Learning From Data Flashcards
(407 cards)
What is Structured Data?
Data that is organised in a predefined schema, for example data stored in a Relational Database.
What is Semi-Structured Data?
Data that has some structure, but not in fixed rows or columns. For example: JSON, XML or NoSQL.
What is Unstructured Data?
Data without a predefined structure, which doesn’t fit neatly in tables. For example: text, images, videos or PDF’s.
What is Data Integration?
The practice of combining data from different sources into a single, coherent data store.
What is Common User Interface?
Manual, controlled data-integration, but not scalable.
What is Middleware Data Integration?
Uses middleware software to bridge and facilitate communication between different systems, consistent but needs maintenance.
What is Application-based integration?
Software applications locate, retrieve and integrate data by making data from different sources and systems compatible with one another.
What is uniform data access?
Provides a consistent view of data from diverse sources without moving or altering it, keeping the data in its original location.

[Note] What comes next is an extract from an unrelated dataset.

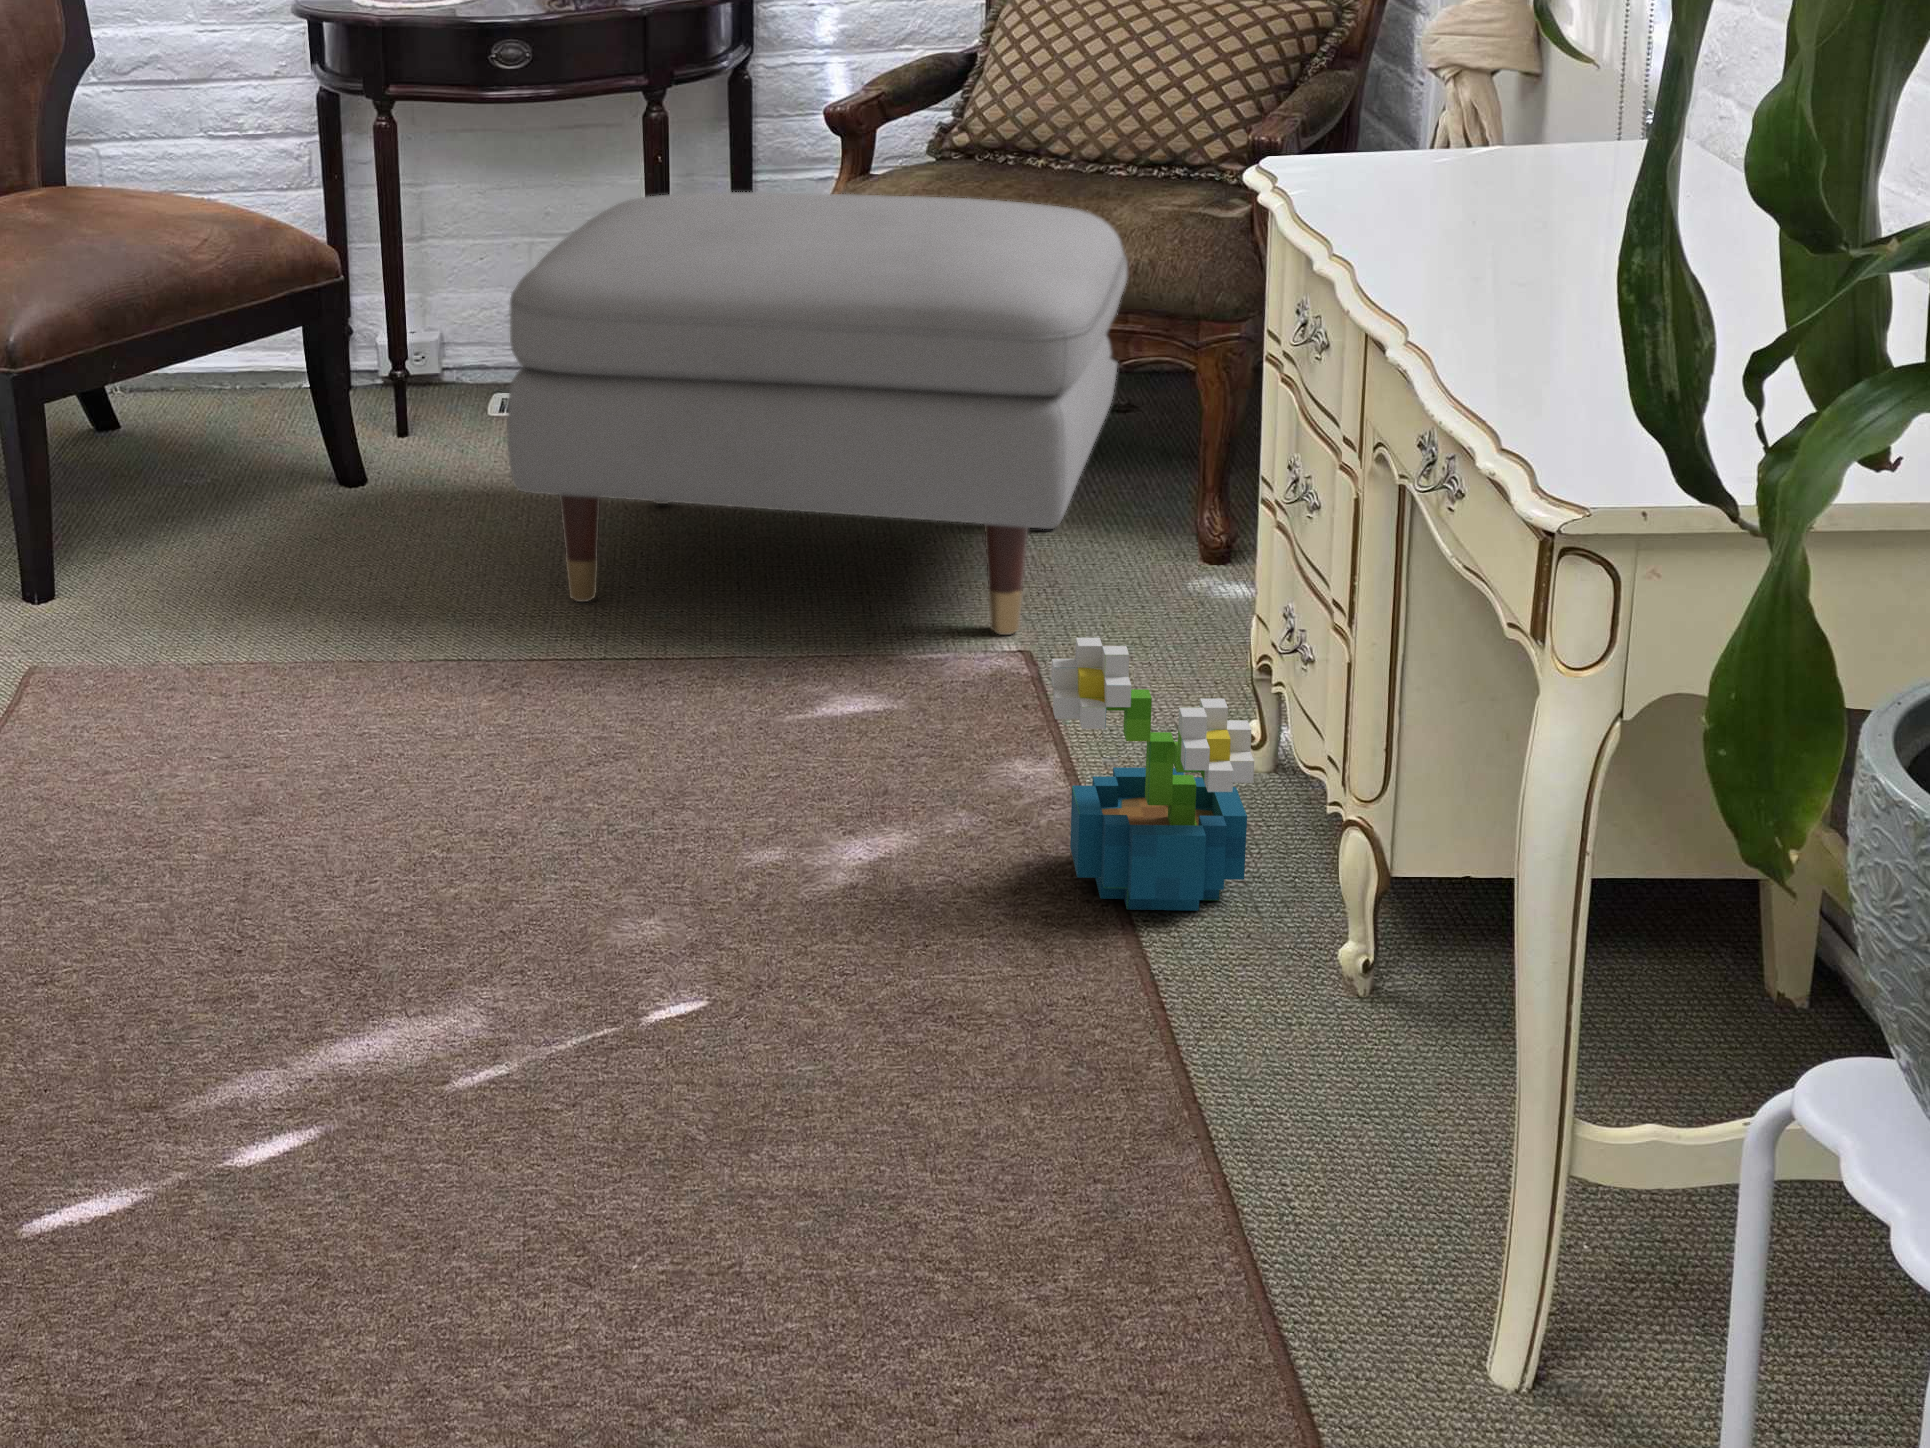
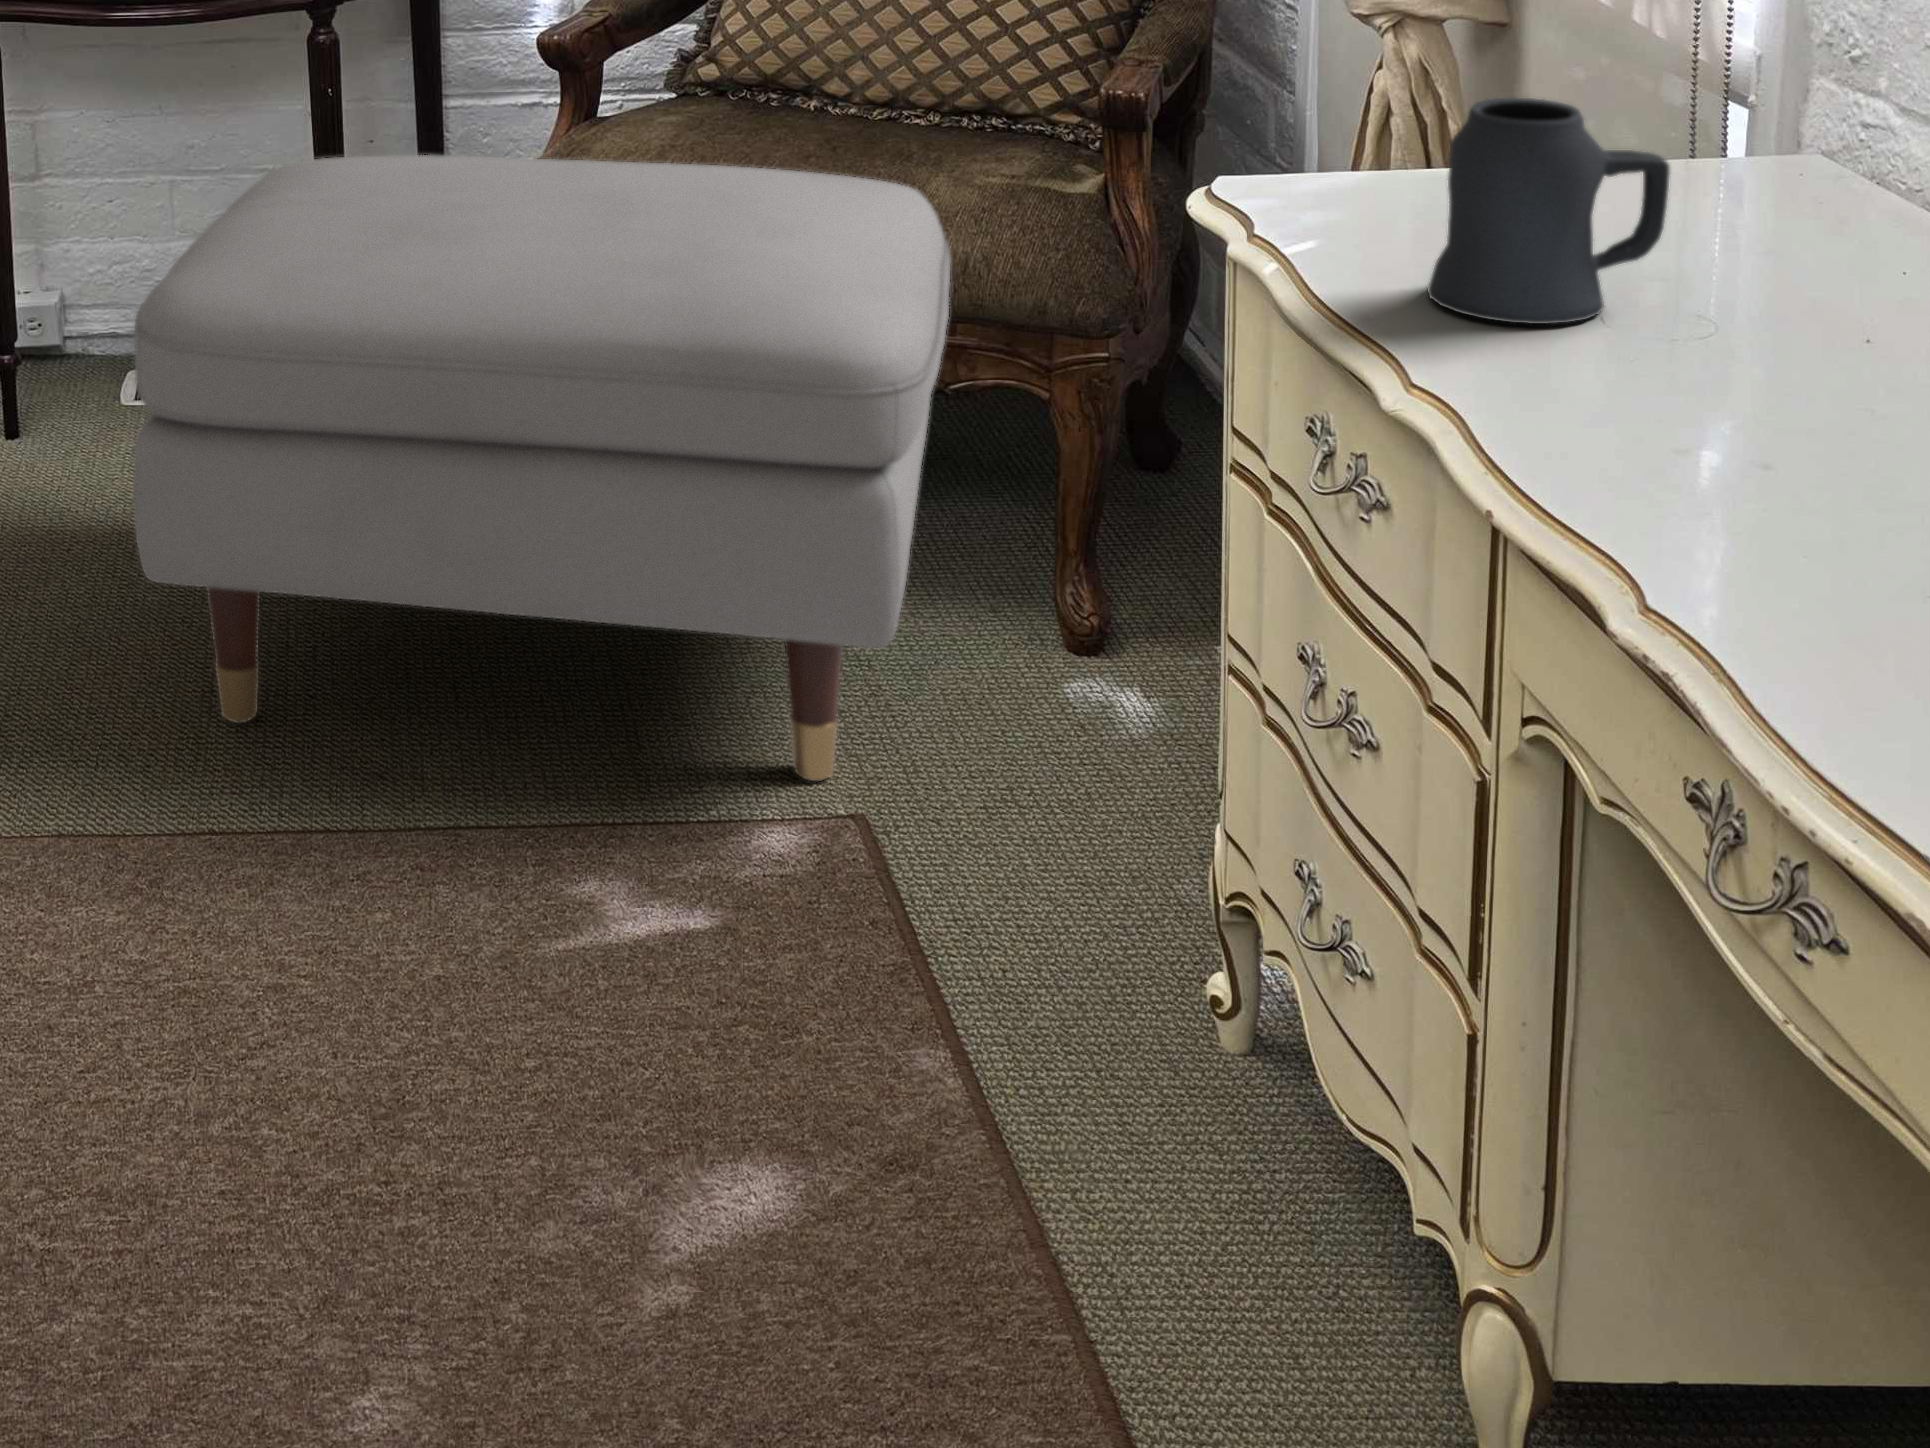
mug: none [1359,76,1509,217] -> present [1428,97,1670,324]
decorative plant: present [1051,638,1254,911] -> none [947,922,1277,1357]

Virtual integration without moving data; lighter but may affect integrity.
What is Common data storage?
It retrieves and presents data uniformly while creating and storing a duplicate copy, often in a central repository. Stores copies centrally; great for analysis but expensive.
What is the difference between supervised and unsupervised learning?
Supervised learning uses data with labelled outcomes, while unsupervised learning algorithms use data without labelled outcomes.
What is supervised learning?
To learn a mapping function from inputs x to outputs y, where x is features, and y is a label or target.
What is unsupervised learning?
Aim to make sense of data, and uncover patterns.
In supervised learning, what are features?
The input variables (columns in the dataset).
What are model parameters?
Values that the model learns (e.g., coefficients in linear regression).
What’s the difference between y^ and y?
y^ is the model’s prediction; y is the true observed value.
When is Regression used in Supervised Learning?
When the target is a quantitive value.
When is Classification used in Supervised Learning?
When the target is qualitative or a class.
What is the equation for β₁ (the slope) in β₁x + β₀ for OLS linear regression
β₁ = Σ((xᵢ - x̄)(yᵢ - ȳ)) / Σ((xᵢ - x̄)²)
What is the equation for β₀ in β₁x+β₀ for OLS linear regression
β₀ = ȳ − β₁x̄
What is the error in OLS regression?
The difference between actual value (y) and predicted value (ŷ): Error = y − ŷ
What is the Sum of Squared Errors (SSE)?
The sum of all squared differences between predicted and actual values.
How is Mean Squared Error (MSE) calculated?
MSE = SSE divided by the number of observations.
What does R² (Coefficient of Determination) tell us?
The proportion of total variation in the dependent variable explained by the model.
What is the goal of Ordinary Least Squares (OLS)?
To minimize the sum of squared prediction errors.